**Texte extrait:**
----

Le numéro de l’émission “Madarat”, diffusé sur les ondes de la Radio Nationale, a braqué les projecteurs sur le riche parcours du romancier et écrivain marocain Moubarak Rabii dont la biographie se démarque par la diversité de ses œuvres littéraires et ses recherches universitaires.

Lors de cette émission, Moubarak Rabii a mis l’accent sur certains aspects de son parcours littéraire, intellectuel et universitaire, à travers un échange sur la culture et la société qui a été centré aussi sur des questions éducatives d’actualité.

En réponse à une question sur la diversité de son œuvre romancière notamment patriotique et historique, Moubarak Rabii a souligné qu’il n’accepte pas cette classification, étant donné que, selon lui, un roman n’est pas forcément lié au sujet traité.

L’écrivain marocain a affirmé que son univers romancier n’est pas le résultat uniquement d’un vécu direct, mais s’inspire aussi de la pensée grecque, ainsi que des récits européens, russes ou américains, ajoutant que chaque sujet abordé dans ses romans émane de la mémoire historique relative, entre autres, à la période de la résistance contre l’occupation et de la guerre d’octobre.

Pour Moubarak Rabii, “le roman n’est pas l’événement en soi mais un art, vu qu’un événement peut être perçu comme une information ou un fait historique”, faisant savoir qu’il a essayé d’aborder dans ses écrits une multitude de questions.

L’homme de lettres a souligné, en outre, que les références essentielles de ses romans ont toujours été liées à ses interactions avec un sujet donné, citant à titre d’exemple la résistance lors de la période de l’occupation dont il a vécu quelques événements comme le décès en martyre de certains de ses amis.

Evoquant son passage de la nouvelle au roman, M. Rabii a indiqué qu’il s’agit d’un procédé “normale” dû notamment au développement de l’édition et de la distribution.

----

(Entrées enregistrées)
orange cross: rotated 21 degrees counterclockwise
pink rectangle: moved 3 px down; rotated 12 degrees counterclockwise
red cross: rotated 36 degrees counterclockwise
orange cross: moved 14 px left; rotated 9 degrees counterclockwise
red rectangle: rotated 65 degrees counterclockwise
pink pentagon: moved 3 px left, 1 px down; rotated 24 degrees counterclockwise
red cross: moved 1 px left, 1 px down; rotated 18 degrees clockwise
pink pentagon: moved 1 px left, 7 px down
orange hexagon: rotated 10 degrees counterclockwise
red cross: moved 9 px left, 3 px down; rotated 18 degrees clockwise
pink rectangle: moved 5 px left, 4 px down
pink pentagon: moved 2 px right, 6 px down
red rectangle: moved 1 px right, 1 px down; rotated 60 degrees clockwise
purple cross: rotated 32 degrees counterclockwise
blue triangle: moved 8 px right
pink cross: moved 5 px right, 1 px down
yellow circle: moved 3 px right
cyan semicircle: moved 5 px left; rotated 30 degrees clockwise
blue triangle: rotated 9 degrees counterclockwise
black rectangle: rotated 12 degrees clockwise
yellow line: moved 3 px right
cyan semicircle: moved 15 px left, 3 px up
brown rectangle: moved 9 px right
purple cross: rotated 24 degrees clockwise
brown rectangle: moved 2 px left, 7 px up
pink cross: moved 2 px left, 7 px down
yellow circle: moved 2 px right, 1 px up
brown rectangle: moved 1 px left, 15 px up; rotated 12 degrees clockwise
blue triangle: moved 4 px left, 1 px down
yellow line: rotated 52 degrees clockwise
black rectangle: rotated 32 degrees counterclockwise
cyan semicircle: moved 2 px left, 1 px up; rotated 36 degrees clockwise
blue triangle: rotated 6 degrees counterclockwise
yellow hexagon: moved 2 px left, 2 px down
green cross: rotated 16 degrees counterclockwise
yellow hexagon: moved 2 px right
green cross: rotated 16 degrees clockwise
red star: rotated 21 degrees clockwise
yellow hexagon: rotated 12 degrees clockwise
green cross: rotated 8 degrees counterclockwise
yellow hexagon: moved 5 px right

----

**Consigne:**
Poursuivez l'article sur l'entretien de Moubarak Rabii dans l'émission « Madarat » en enchaînant sur sa dernière phrase.

**Réponse:**
Il a exprimé, à cet égard, son refus de l’idée de comparaison entre le recueil de nouvelles et le roman, vu que chaque genre poursuit un objectif particulier.

Concernant son expérience dans le domaine de la recherche en psychologie sociale et sa relation avec l’écriture littéraire, Moubarak Rabii a noté qu’il existe des “romanciers qui n’ont rien à voir avec la littérature et qui ont pourtant réussi dans leurs écrits”, soulignant qu’il a tiré profit de la psychologie “de manière spontanée et non pas par une méthode scientifique”.

Il a rappelé que connaitre la nature humaine ne requiert pas d’étudier la psychologie académique pour écrire un roman, “mais de s’identifier à des personnages”, citant l’exemple d’un acteur qui sait incarner les personnages qu’il joue.

S’agissant des questions de l’enseignement et de l’éducation, Moubarak Rabii a souligné que la question de l’éducation au Maroc nécessite davantage une méthodologie et une expérience formulées à travers une stratégie politique basée sur une expérience scientifique et pratique.

Il a estimé, dans ce sens, que la lutte contre le Coronavirus offre une opportunité pour le Maroc de lancer une nouvelle expérience éducative et de reconsidérer le modèle éducatif actuel, d’autant plus que l’histoire “nous apprend que des théories et des méthodes pédagogiques efficaces ont été découvertes dans des conditions sociales adverses résultant de guerres et de situations exceptionnelles d’un point de vue humanitaire”.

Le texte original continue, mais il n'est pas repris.